• Passage:
I have done performance optimizations in all my projects. Usually it involves selecting the appropriate data structure or algorithm, caching the calculated data to avoid re-computations etc. However, sometimes performance optimizations pose unique challenges.
In this particular case, the problem involved fitting a spline surface to cloud of points. To fit the final surface, a reference spline surface was created and point cloud was projected on to the reference spline surface. The (u,v) coordinates of projected point were then assigned as reference (u,v) point to original point. We were using Parasolid geometry kernel. Parasolid has a point projection function. There is no analytical solution for projecting the point on spline surface. Hence the algorithms for projecting point to spline surface are iterative algorithms which converge to the solution within given tolerance. However, in our case, we were projecting anywhere from 3000 to 10,000 points to a spline surface. In the typical use-case, the projection of point cloud happened many times on different reference surfaces.
Initial naive version took 30 to 35 minutes to complete simplest case. Complex cases required hours. Obvious this was 'deal breaker'. It was clear that this was not going to be acceptable to customer. We did some obvious changes like caching the results wherever possible. This somewhat improved the computation time (e.g. from 30 mins to 10-15 mins).
Obviously that was not enough. We wanted to do the simplest cases in seconds. A different solution was needed and we were stuck. Implementing the projection algorithm was out of question (as it is complex algorithm and Parasolid implementation was probably already highly optimized). Parallelizing with multiple threads was another option but that would give around 3/4 times speedup. We needed much-much larger speedup than that.
I re-looked at the Parasolid projection function and found that there is an additional parameter to the function. It is possible to give a 'hint' about projected (u,v) values. If the hint is good, it can cut down the number of iterations required to converge to the solution. But the way to compute the 'hint (u,v) values' has to be simple and quick. All of a sudden, I realized that the input point cloud is a laser scanned data, so the chances that previous point is near to current point are very high. Now the solution was simple use the calculated (u,v) values of previous point as 'hint' for the calculation of projected (u,v) for the current point. Since most of the cases, the previous point and current point are very near to each other, number of iterations required to compute the projection were drastically reduced. The code change required to implement this solution was 'minimal'. But the speed ups achieved were really dramatic.
We did few other performance improvements. Finally when we delivered the project the same simple testcase which took 30 minutes was finishing in 7-10 seconds. A speed up of 180 times. :-)
This was really most unusual and dramatic performance optimization that I did. Also it was certainly the case that 'complex looking problem usually have very simple solution'

• Supplied data:
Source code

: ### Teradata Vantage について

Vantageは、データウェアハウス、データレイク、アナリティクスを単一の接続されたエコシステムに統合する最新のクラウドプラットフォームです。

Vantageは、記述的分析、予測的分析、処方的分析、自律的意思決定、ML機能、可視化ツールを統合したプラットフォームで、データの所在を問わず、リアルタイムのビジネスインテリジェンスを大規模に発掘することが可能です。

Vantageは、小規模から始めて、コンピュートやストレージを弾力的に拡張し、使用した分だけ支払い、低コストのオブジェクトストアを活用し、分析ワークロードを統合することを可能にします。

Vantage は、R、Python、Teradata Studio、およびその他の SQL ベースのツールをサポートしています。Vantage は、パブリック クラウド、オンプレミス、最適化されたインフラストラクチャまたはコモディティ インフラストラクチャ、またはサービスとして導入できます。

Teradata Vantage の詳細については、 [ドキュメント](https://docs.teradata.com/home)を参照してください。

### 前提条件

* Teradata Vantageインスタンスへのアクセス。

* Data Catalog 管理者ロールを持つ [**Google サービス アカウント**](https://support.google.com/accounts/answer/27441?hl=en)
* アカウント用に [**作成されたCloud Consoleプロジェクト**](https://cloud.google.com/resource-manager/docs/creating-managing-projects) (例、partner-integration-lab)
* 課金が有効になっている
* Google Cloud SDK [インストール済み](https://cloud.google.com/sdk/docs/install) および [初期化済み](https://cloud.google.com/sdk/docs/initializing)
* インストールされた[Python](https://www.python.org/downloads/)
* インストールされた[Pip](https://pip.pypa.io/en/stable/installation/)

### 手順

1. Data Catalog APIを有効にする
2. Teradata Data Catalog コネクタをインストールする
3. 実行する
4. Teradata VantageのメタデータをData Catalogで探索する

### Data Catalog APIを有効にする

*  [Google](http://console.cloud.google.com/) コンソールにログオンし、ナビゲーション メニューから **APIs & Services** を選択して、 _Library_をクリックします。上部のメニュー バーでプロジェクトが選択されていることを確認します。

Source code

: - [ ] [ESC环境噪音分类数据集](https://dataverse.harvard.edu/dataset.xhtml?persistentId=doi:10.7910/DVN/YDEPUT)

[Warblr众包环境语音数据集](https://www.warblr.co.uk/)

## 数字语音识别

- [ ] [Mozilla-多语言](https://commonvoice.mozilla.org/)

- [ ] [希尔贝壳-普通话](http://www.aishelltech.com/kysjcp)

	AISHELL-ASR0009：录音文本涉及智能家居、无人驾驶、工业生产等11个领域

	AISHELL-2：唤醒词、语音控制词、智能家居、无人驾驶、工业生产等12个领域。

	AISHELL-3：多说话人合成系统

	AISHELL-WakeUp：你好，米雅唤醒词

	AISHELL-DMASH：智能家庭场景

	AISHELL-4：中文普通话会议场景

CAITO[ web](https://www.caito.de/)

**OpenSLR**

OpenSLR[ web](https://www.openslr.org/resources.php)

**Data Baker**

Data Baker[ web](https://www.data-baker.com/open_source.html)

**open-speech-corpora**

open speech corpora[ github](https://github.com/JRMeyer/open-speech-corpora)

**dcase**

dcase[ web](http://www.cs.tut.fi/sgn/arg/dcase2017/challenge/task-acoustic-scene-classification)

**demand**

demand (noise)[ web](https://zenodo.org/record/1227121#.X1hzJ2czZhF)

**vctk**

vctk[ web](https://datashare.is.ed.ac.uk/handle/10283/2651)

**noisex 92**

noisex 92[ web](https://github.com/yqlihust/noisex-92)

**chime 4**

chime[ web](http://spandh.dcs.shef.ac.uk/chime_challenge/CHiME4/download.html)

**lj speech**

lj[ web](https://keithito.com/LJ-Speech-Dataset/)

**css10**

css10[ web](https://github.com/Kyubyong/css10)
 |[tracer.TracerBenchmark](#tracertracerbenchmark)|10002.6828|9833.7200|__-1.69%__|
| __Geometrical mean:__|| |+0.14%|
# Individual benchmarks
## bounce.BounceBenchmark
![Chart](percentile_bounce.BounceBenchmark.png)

• Request 1:
In the post on speeding up point projection, how long did the simplest test case take to finish once the project was delivered?
• Request 2:
Give everything from the start of the rows down through the line containing "Vantageは、小規模から" as a JSON list of strings, one string per line, with blank lines left out.

• Written answer 1:
7 to 10 seconds.

• Written answer 2:
[
  "Source code",
  ": ### Teradata Vantage について",
  "Vantageは、データウェアハウス、データレイク、アナリティクスを単一の接続されたエコシステムに統合する最新のクラウドプラットフォームです。",
  "Vantageは、記述的分析、予測的分析、処方的分析、自律的意思決定、ML機能、可視化ツールを統合したプラットフォームで、データの所在を問わず、リアルタイムのビジネスインテリジェンスを大規模に発掘することが可能です。",
  "Vantageは、小規模から始めて、コンピュートやストレージを弾力的に拡張し、使用した分だけ支払い、低コストのオブジェクトストアを活用し、分析ワークロードを統合することを可能にします。"
]